Aside from value semantics, ask yourself: Why do we have structs? What is the advantage?
One advantage is that we can (read: want to) store them on the stack (resp. in an object frame), i.e. just like primitive values in other languages. In particular, we don't want to allocate dedicated space on the heap to point to. That makes accessing struct values more efficient: we (read: the compiler) always knows where exactly in memory it finds the value, relative to the current frame or object pointer.

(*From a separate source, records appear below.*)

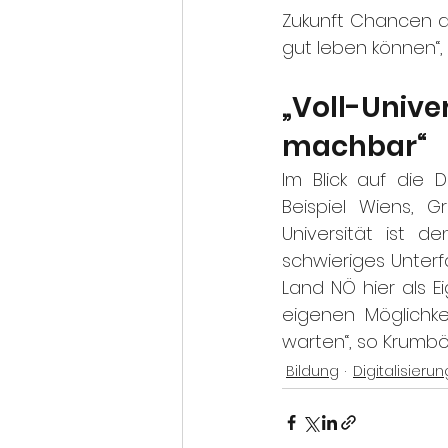
Zukunft Chancen au
gut leben können“,
„Voll-Unive
machbar“
Im Blick auf die D
Beispiel Wiens, G
Universität ist 
schwieriges Unterf
Land NÖ hier als E
eigenen Möglichke
warten“, so Krumbö
Bildung
Digitalisierun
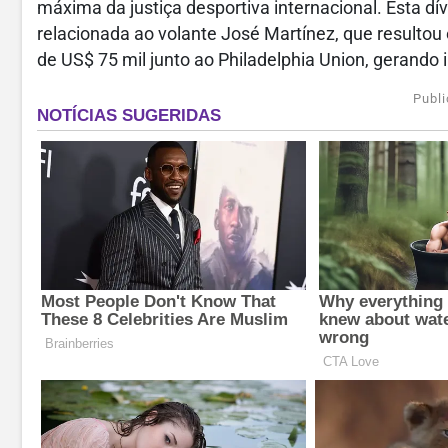
máxima da justiça desportiva internacional. Esta d
relacionada ao volante José Martínez, que resulto
de US$ 75 mil junto ao Philadelphia Union, gerando 
Publi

In order for that to work out for the compiler, it needs to know how much space to reserve for a given struct value when determining the structure of the stack or object frame. As long as struct values are trees of fixed size (disregarding outgoing references to objects; they point to the heap are not of interest for us), that is fine: the compiler can just add up all the sizes it finds.
If you had a recursive struct, this fails: you can implement lists or binary trees in this way. The compiler can not figure out statically how to store such values in memory, so we have to forbid them.
Nota bene: The same reasoning explains why structs are pass-by-value: we need them to physically be at their new context.
Quick and easy hack workaround: just embed it in an array.
struct A {
var otherA: [A]? = nil
init() {
otherA = [A()]
}
}
You normally cannot have a reference cycle with value types simply because Swift normally doesn't allow references to value types. Everything is copied.
However, if you're curious, you actually can induce a value-type reference cycle by capturing self in a closure.
The following is an example. Note that the MyObject class is present merely to illustrate the leak.
class MyObject {
static var objCount = 0
init() {
MyObject.objCount += 1
print("Alloc \(MyObject.objCount)")
}
deinit {
print("Dealloc \(MyObject.objCount)")
MyObject.objCount -= 1
}
}
struct MyValueType {
var closure: (() -> ())?
var obj = MyObject()
init(leakMe: Bool) {
if leakMe {
closure = { print("\(self)") }
}
}
}
func test(leakMe leakMe: Bool) {
print("Creating value type. Leak:\(leakMe)")
let _ = MyValueType(leakMe: leakMe)
}
test(leakMe: true)
test(leakMe: false)
Output:
Creating value type. Leak:true
Alloc 1
Creating value type. Leak:false
Alloc 2
Dealloc 2
Is there, however, a possibility of having reference cycles with value types only?
Depends on what you mean with "value types only".
If you mean completely no reference including hidden ones inside, then the answer is NO. To make a reference cycle, you need at least one reference.
But in Swift, Array, String or some other types are value types, which may contain references inside their instances. If your "value types" includes such types, the answer is YES.